* _What to do_:
Please copy every line of the listing below word for word, leaving out the pictures.
### Listing ###
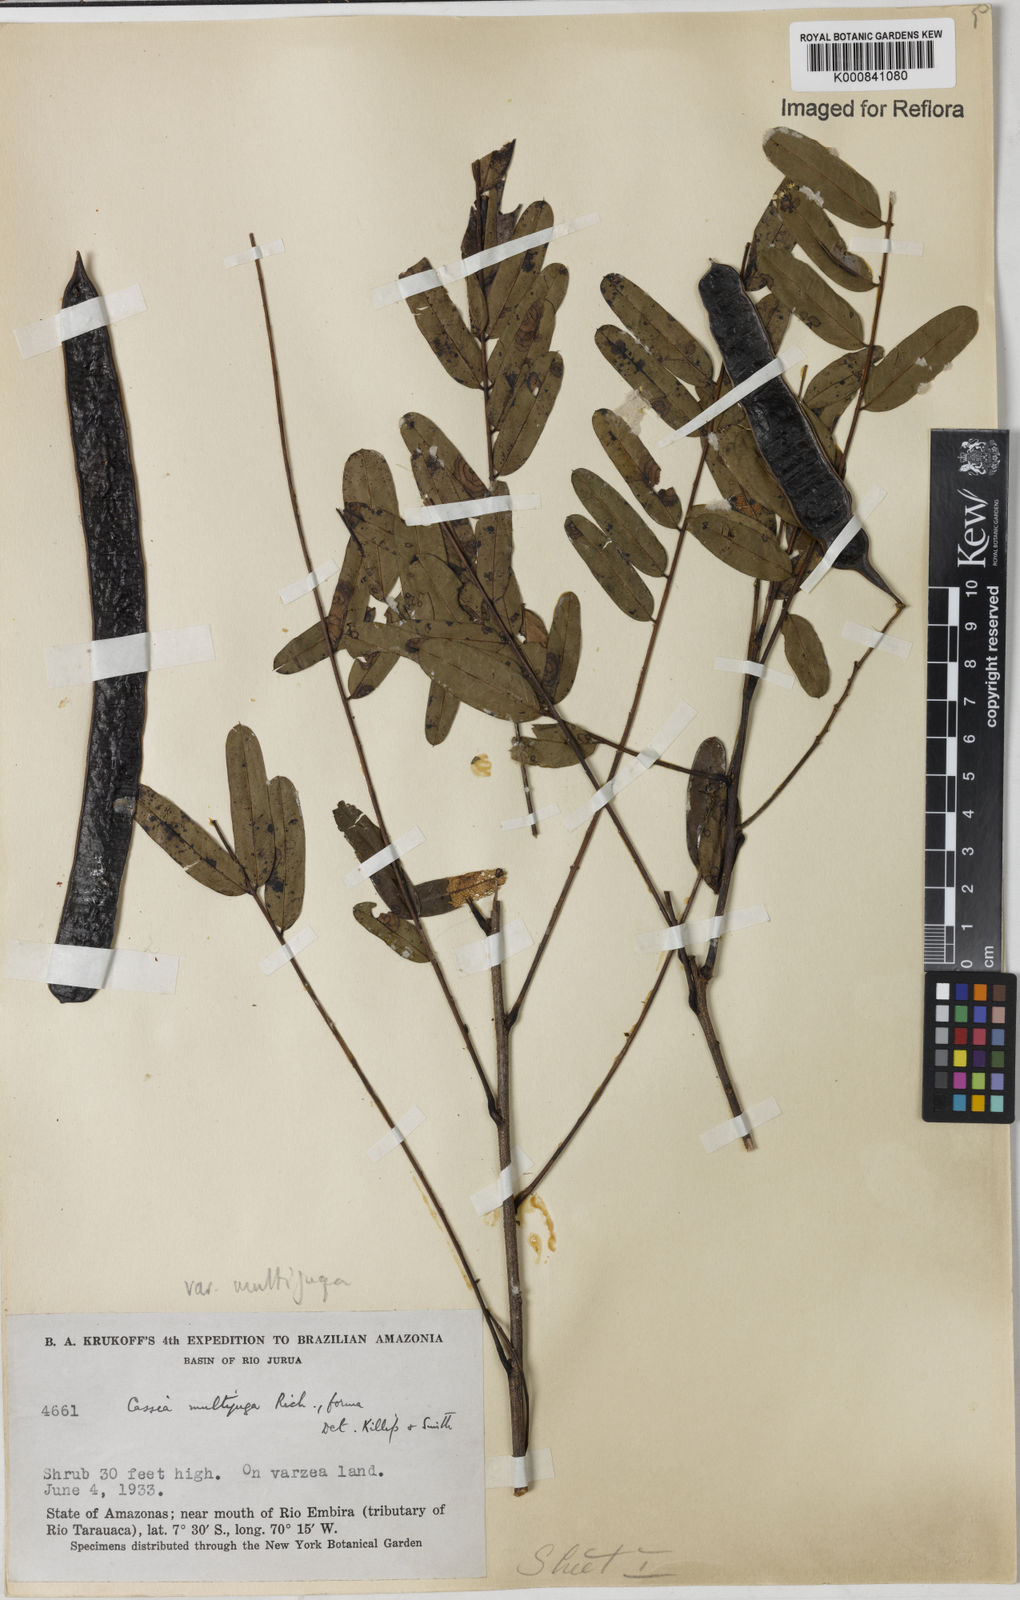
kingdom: Plantae
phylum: Tracheophyta
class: Magnoliopsida
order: Fabales
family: Fabaceae
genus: Senna
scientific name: Senna multijuga
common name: False sicklepod
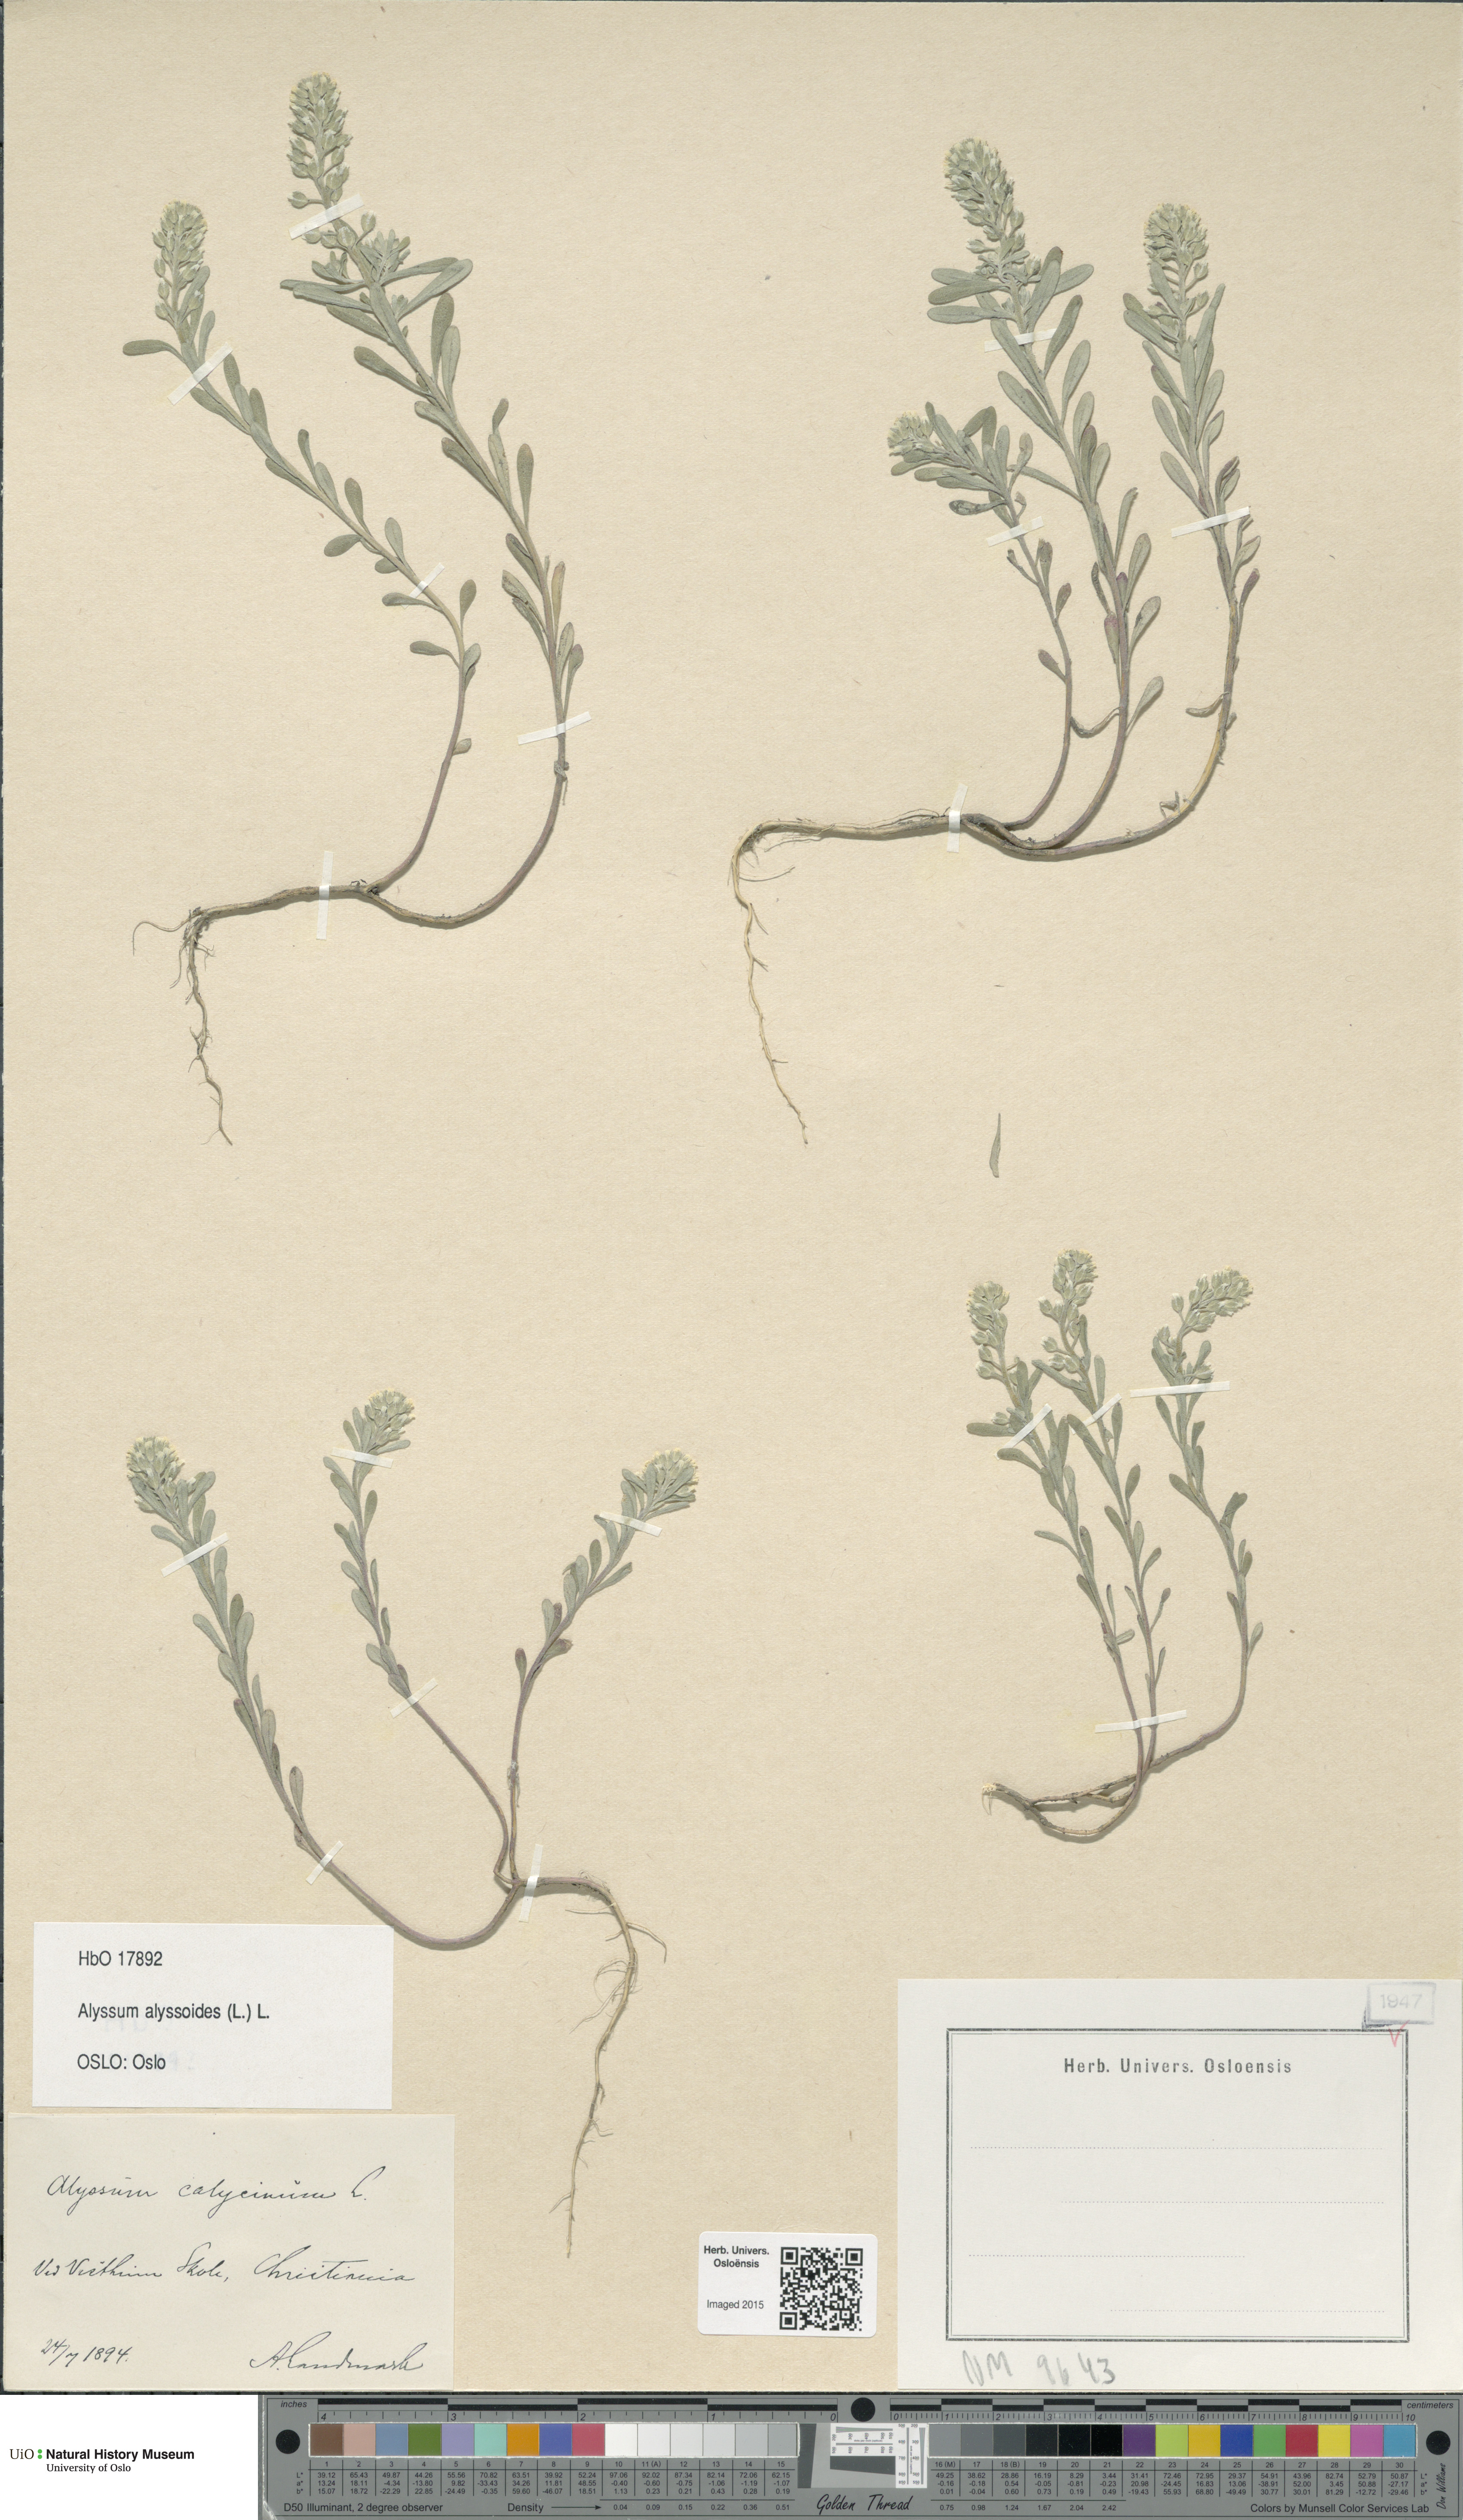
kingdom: Plantae
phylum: Tracheophyta
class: Magnoliopsida
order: Brassicales
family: Brassicaceae
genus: Alyssum
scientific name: Alyssum alyssoides
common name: Small alison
###
* _Task answer_:
kingdom: Plantae
phylum: Tracheophyta
class: Magnoliopsida
order: Fabales
family: Fabaceae
genus: Senna
scientific name: Senna multijuga
common name: False sicklepod
kingdom: Plantae
phylum: Tracheophyta
class: Magnoliopsida
order: Brassicales
family: Brassicaceae
genus: Alyssum
scientific name: Alyssum alyssoides
common name: Small alison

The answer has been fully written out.